AIM OF THE TASK = Extract each row below that contains the string "найти", copying those rows in full. Uppercase and lowercase letters count as different.

[[ INFORMATION GIVEN open ]]

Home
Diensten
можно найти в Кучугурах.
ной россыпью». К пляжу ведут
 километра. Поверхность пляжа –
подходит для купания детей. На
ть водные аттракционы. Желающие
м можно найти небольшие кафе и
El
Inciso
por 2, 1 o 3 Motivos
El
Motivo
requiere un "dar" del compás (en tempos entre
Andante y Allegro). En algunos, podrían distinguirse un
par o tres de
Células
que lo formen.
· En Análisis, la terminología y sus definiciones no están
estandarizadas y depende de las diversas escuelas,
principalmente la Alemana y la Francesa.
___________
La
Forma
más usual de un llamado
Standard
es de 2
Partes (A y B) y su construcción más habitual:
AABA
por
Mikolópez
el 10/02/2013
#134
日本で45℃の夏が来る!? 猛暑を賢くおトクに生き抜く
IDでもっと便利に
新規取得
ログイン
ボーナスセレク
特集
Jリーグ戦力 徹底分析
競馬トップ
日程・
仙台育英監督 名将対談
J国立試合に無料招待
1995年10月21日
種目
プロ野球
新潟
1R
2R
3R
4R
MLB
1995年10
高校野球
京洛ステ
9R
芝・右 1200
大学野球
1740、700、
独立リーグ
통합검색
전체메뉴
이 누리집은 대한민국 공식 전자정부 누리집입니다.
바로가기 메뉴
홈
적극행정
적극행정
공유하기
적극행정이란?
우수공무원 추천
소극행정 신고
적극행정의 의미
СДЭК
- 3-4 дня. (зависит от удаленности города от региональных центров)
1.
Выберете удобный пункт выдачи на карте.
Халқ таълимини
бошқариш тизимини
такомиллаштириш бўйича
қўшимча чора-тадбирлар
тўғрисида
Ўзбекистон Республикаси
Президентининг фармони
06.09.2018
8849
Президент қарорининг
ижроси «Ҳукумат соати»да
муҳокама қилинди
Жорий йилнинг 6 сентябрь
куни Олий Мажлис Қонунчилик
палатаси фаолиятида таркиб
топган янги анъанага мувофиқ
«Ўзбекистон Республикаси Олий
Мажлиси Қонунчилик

[[ INFORMATION GIVEN closed ]]

WRITTEN ANSWER =
можно найти в Кучугурах.
м можно найти небольшие кафе и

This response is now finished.